Contents

1 Overview

ABAEnrichment is designed to test user-defined genes for expression enrichment in different human brain regions. The package integrates the expression of the input gene set and the structural information of the brain using an ontology, both provided by the Allen Brain Atlas project [1-4]. The statistical analysis is performed by the core function aba_enrich which interfaces with the ontology enrichment software FUNC [5]. Additional functions provided in this package are get_expression, plot_expression, get_name, get_id, get_sampled_substructures, get_superstructures and get_annotated_genes supporting the exploration and visualization of the expression data.

1.1 Expression data

The package incorporates three different brain expression datasets:

  1. microarray data from six adult individuals
  2. RNA-seq data from 42 individuals of five different developmental stages (prenatal, infant, child, adolescent, adult)
  3. developmental effect scores measuring the age effect on expression per gene

All three datasets are filtered for protein-coding genes and gene expression is averaged across donors. Although the third dataset does not contain expression data, but a derived score, for simplicity we only refer to ‘expression’ in this documentation. For details on the datasets see the ABAData vignette.
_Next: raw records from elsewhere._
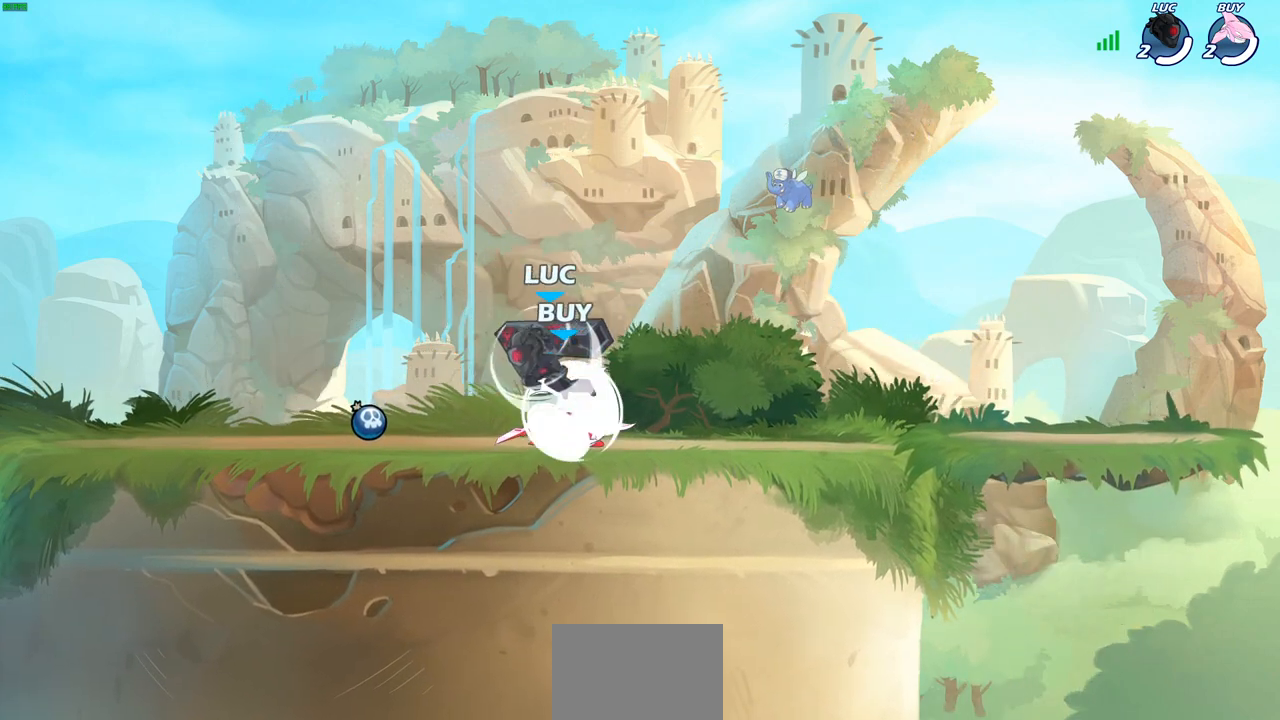
{"buttons": [], "left_stick": "center", "right_stick": "center", "events": [[67, "CROSS", "up"], [67, "R2", "up"], [67, "left_stick", "down-left"], [183, "left_stick", "down-right"], [233, "SQUARE", "down"], [250, "left_stick", "center"], [300, "SQUARE", "up"], [383, "SQUARE", "down"], [483, "SQUARE", "up"]]}
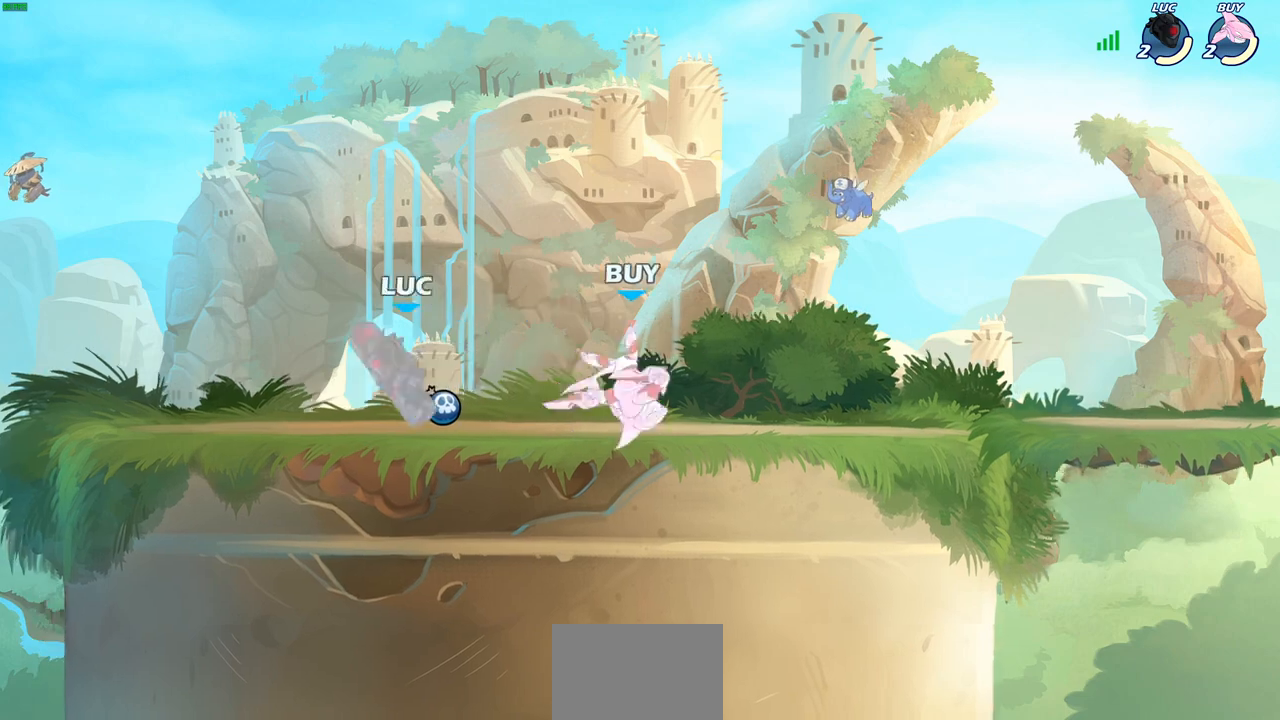
{"buttons": ["R2"], "left_stick": "left", "right_stick": "center", "events": [[50, "SQUARE", "down"], [183, "SQUARE", "up"], [283, "left_stick", "right"], [433, "R2", "down"], [500, "left_stick", "left"]]}
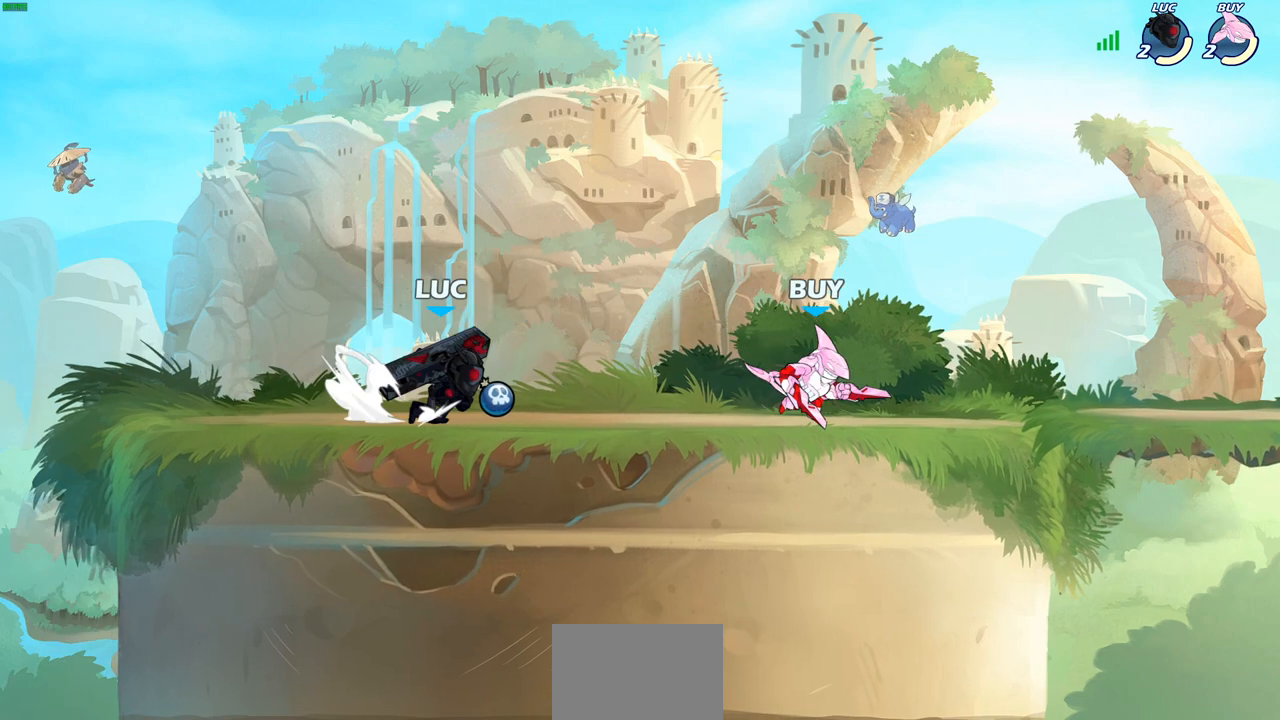
{"buttons": [], "left_stick": "center", "right_stick": "center", "events": [[17, "left_stick", "center"], [50, "R2", "up"], [50, "SQUARE", "down"], [167, "SQUARE", "up"]]}
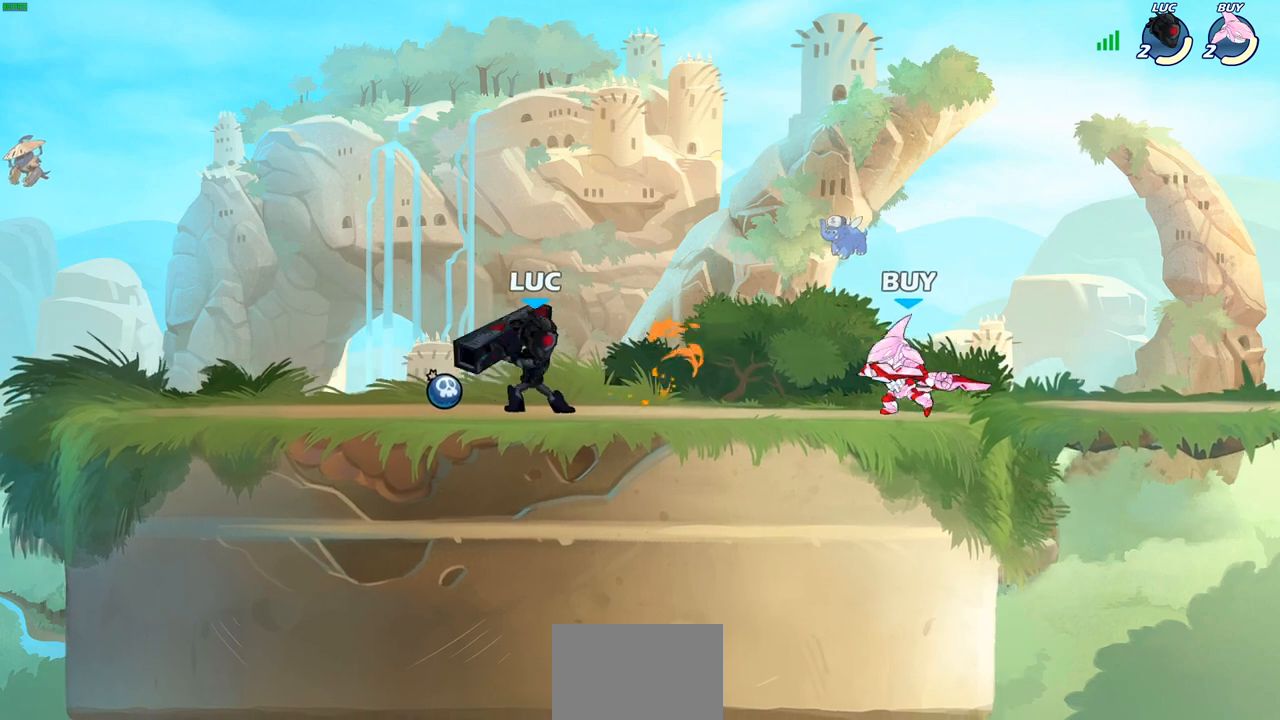
{"buttons": [], "left_stick": "down-right", "right_stick": "center", "events": [[50, "left_stick", "left"], [150, "CROSS", "down"], [350, "CROSS", "up"], [483, "left_stick", "down-right"]]}
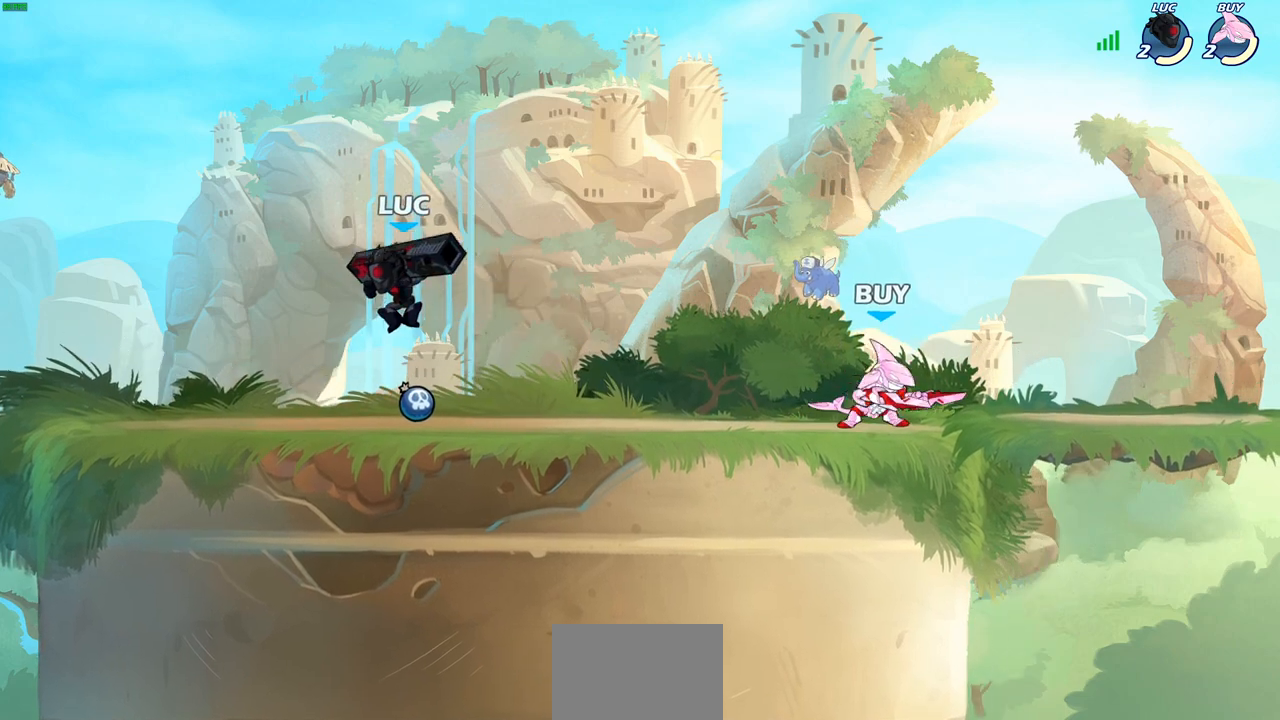
{"buttons": [], "left_stick": "right", "right_stick": "center", "events": [[117, "left_stick", "down-left"], [200, "left_stick", "up-left"], [433, "left_stick", "right"]]}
1.2 Annotation of genes to brain regions

Using the ontology that describes the hierarchical organization of the brain, brain regions get annotated all genes that are expressed in the brain region itself or in any of its substructures. The boundary between ‘expressed’ and ‘not expressed’ is defined by different expression quantiles (e.g. using a quantile of 0.4, the lowest 40% of gene expression in the brain are considered ‘not expressed’ and the upper 60% are considered ‘expressed’). These cutoffs are set with the parameter cutoff_quantiles and an analysis is run for every cutoff separately. The default cutoffs are 10% to 90% in steps of 10%.

1.3 Enrichment analysis

The enrichment analysis is performed by using either the hypergeometric test, the Wilcoxon rank-sum test, the binomial test or the 2x2 contingency table test implemented in the ontology enrichment software FUNC [5]. The hypergeometric test evaluates the enrichment of annotated (expressed) candidate genes compared to annotated background genes for each brain region (see Schematic 1 below). The background genes can be defined explicitly like the candidate genes or, by default, consist of all protein-coding genes from the dataset that are not contained in the set of candidate genes. In contrast to this binary distinction between candidate and background genes, the Wilcoxon rank-sum test uses user-defined scores that are assigned to the input genes. It then tests every brain region for an enrichment of genes with high scores in the set of expressed input genes. When genes are associated with two counts (A and B), e.g. amino-acid changes since a common ancestor in two species, a binomial test can be used to identify brain regions with an enrichment of expressed genes with a high fraction of A compared to the fraction of A in the brain in general. When genes are associated with four counts (A-D), e.g. non-synonymous or synonymous variants that are fixed between or variable within species, like for a McDonald-Kreitman test [6], the 2x2 contingency table test can be used. It can identify brain regions which have a high ratio of A/B compared to C/D in their expressed genes.